List specific results seen in patients with hypoadrenalism that is due to a glucocorticoid deficiency.

- Loss of ability to maintain normal blood glucose concentrations between meals -> hypoglycemia.

- Reduction in both proteins and fats leading to depression of other bodily functions.

- Weight loss, nausea, vomiting.

- Muscle weakness.

- Highly susceptible to stress.

51

List specific results seen in patients with hypoadrenalism that is due to a melanin pigmentation deficiency.

- May be caused by loss of negative feedback to pituitary, allowing increased amounts of MSH.

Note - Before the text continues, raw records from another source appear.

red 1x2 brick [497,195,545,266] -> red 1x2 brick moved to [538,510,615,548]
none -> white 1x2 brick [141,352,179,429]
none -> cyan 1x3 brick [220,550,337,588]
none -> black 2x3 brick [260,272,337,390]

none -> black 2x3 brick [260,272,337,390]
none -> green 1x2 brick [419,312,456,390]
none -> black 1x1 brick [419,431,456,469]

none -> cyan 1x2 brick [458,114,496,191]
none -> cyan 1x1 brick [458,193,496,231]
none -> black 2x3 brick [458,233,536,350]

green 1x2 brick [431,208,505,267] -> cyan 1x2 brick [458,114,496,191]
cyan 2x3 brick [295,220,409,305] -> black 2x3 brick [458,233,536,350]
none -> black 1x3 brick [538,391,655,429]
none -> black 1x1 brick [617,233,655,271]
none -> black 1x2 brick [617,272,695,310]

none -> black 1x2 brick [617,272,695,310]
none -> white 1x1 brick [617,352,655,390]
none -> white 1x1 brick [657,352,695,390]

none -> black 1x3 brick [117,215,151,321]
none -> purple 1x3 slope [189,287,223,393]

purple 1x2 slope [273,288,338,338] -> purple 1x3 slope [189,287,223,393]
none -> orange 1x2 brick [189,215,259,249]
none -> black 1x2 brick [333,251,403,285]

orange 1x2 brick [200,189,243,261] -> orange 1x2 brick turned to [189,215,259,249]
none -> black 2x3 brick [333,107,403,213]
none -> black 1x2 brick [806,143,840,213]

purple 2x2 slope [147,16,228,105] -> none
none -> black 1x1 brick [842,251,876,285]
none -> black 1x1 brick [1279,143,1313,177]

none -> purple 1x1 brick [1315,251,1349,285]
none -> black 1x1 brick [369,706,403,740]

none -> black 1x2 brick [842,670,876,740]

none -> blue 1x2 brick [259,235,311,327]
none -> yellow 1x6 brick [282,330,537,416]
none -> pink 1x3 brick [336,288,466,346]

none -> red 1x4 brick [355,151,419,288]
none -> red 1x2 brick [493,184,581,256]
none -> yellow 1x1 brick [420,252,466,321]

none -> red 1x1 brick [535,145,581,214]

- Results in uneven ditribution of pigmentation, especially in thin skin areas.

52

List causes of hyperadrenalism (Cushing's Disease).

- Administration of glucocorticoids.

- Adenomas of anterior pituitary.

- Abnormal function of hypothalamus.

- Ectopic secretion of ACTH by tumor.

- Adenomas of adrenal cortex.

- Excess ACTH secretion is cause of Cushing's.

53

What are the characteristics seen in patients with hyperadrenalism - Cushing's disease?

- Increase in cortisol and androgen levels.
- "Buffalo torso"
- Moon face
- Acne and hirsutism
- Hypertension
- Increased blood glucose
- Increase in protein catabolism and muscle wasting.